Source document:
══════
Listing Cache

Overview

Listing Cache (LC) is a performance optimization feature designed to improve the speed of listing large datasets within Swarm storage. It works by caching pseudo-folder listings, reducing the time and resource consumption required to fetch and display object listings repeatedly.

The Listing Cache solves a scalability problem with the gateway's delimited folder listing functionality. To determine if a folder has subfolders, an Elasticsearch query has to enumerate all objects with the folder name as a prefix to their object names. This can run into the millions of objects for large buckets. When such queries are issued repeatedly and at high frequencies, the resulting CPU use brings an entire Elasticsearch cluster to a halt.

Limitations

Client-specific binding: Bound to a dedicated client, with no cross-gateway sharing allowed. Once you decide to serve 1 or more domains on a listing-cache enabled gateway it must serve all requests to those domain(s) exclusively. This is achieved by configuring your load-balancer with dedicated host based traffic redirection rules.
Non-persistent cache: The disk/memory cache is discarded by default on restart.
Limited lifecycle and recursive deletion support: No support for bucket lifecycle policies, delete lifepoints, or recursive deletes. All writes and deletes must originate from the gateway.
Memory constraints: Caching large volumes of data can quickly consume system memory. Misconfiguring cache sizes can lead to memory exhaustion or excessive eviction, reducing cache effectiveness.
Delimiters support: Custom delimiters are not yet supported, only forward slash "/".
Replication support: <pending engineering feedback>, do not setup replication when LC is enabled.
Not supported functionalities: Custom delimiters, S3 lifecycles, and recursive deletes.
══════
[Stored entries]
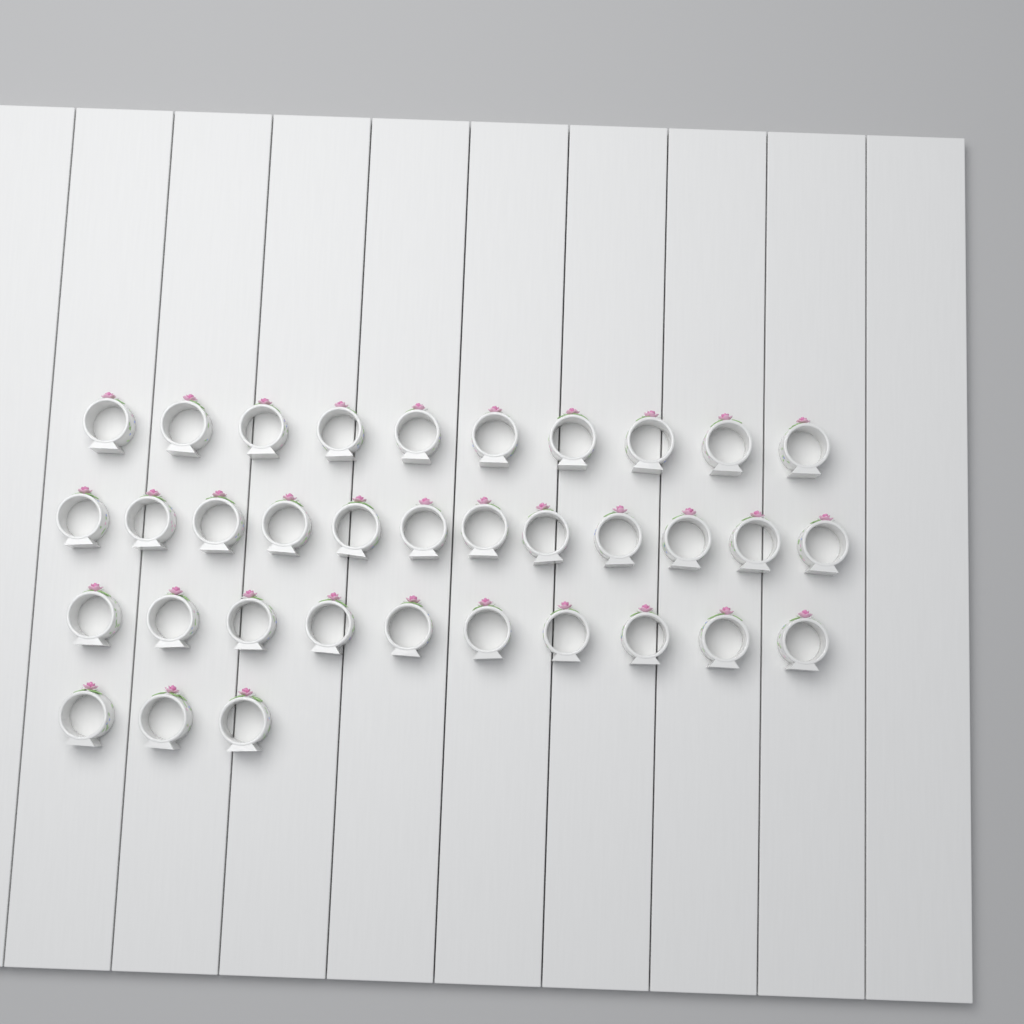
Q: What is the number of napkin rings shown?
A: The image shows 35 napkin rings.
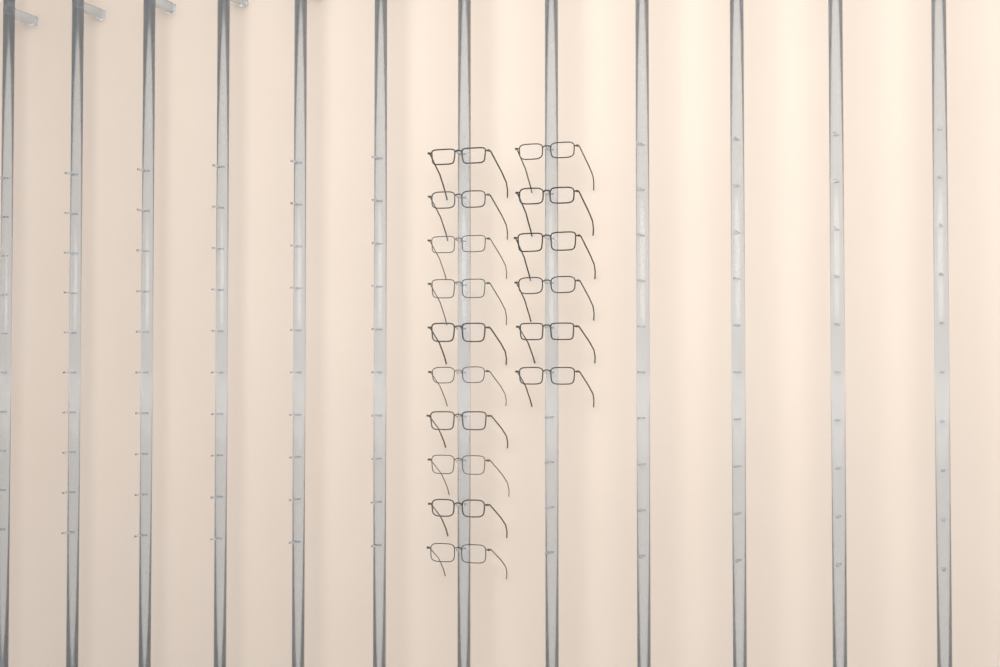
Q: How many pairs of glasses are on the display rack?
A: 16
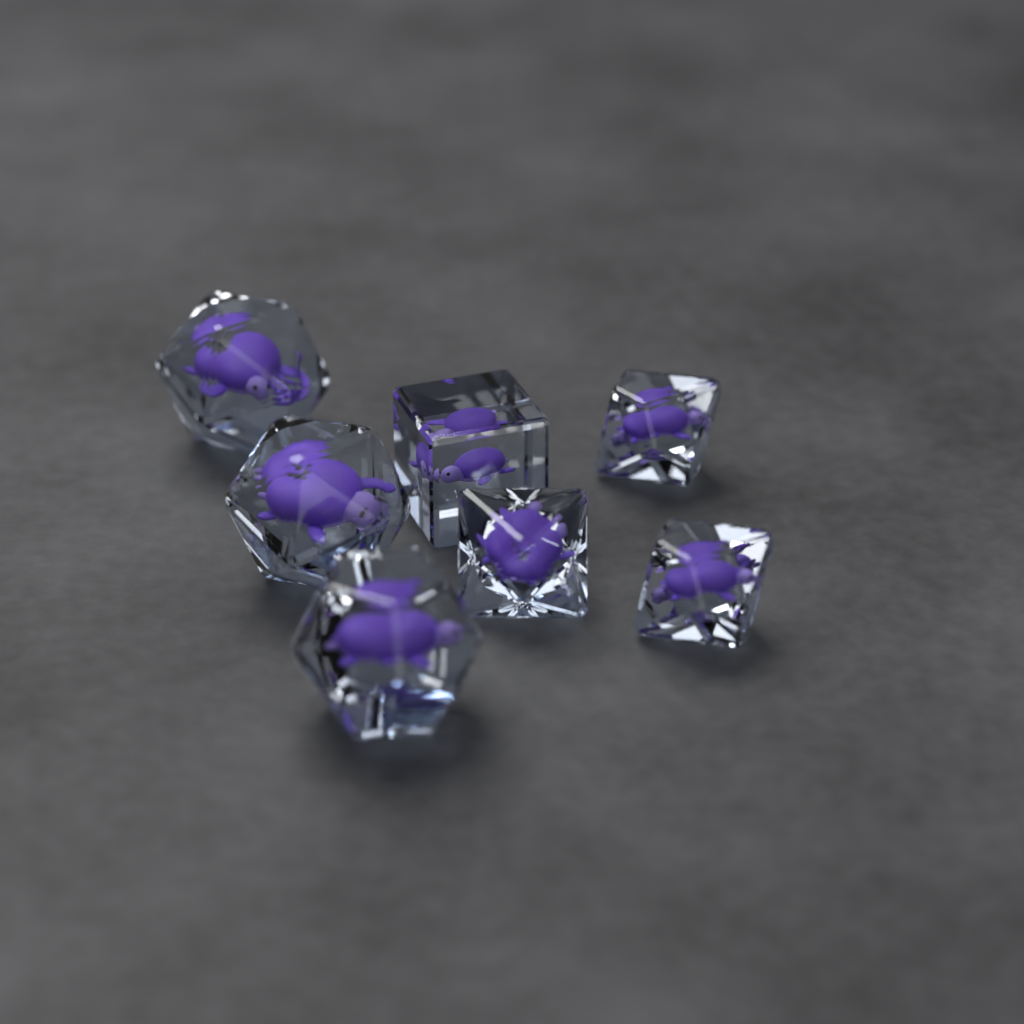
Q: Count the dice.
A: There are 7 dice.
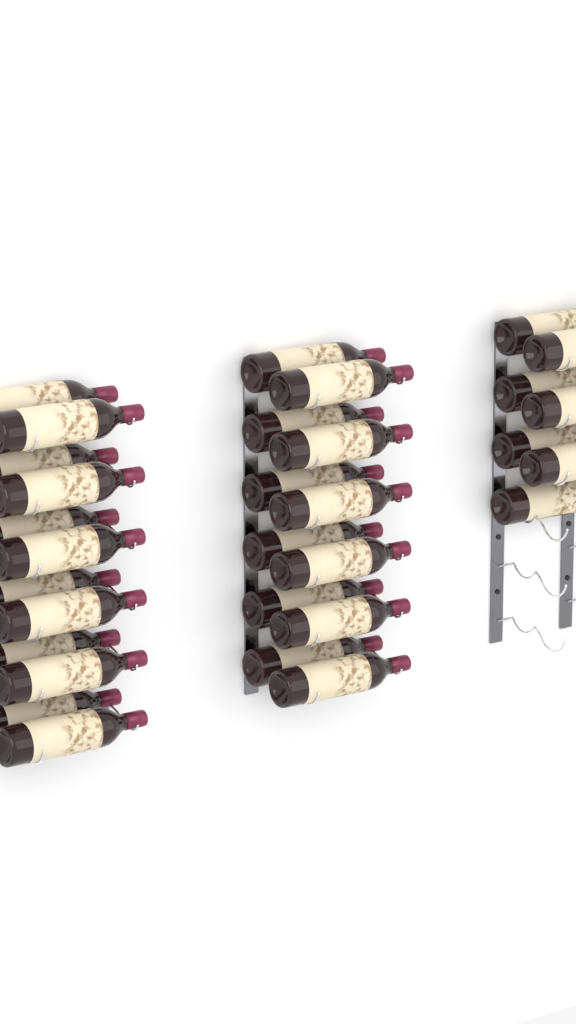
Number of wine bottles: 31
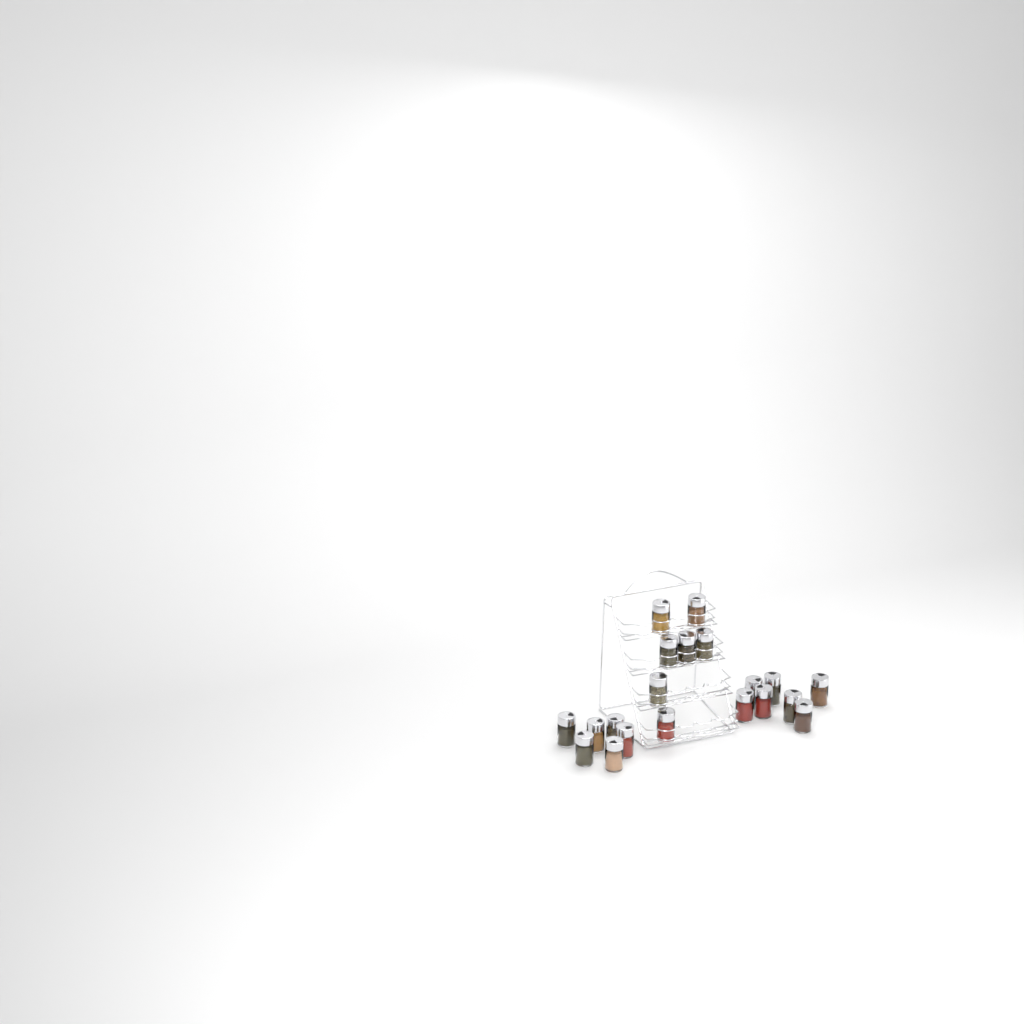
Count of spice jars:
══════
Exercise set:
1. Translate this sentence from the Listing Cache page into Spanish: "The disk/memory cache is discarded by default on restart."
2. Copy every one of the stored entry rows word for word, leaving out the picture lines.

Outputs for the tasks:
1. La caché de disco/memoria se descarta de forma predeterminada al reiniciar.

2.
Q: What is the number of napkin rings shown?
A: The image shows 35 napkin rings.
Q: How many pairs of glasses are on the display rack?
A: 16
Q: Count the dice.
A: There are 7 dice.
Number of wine bottles: 31
Count of spice jars:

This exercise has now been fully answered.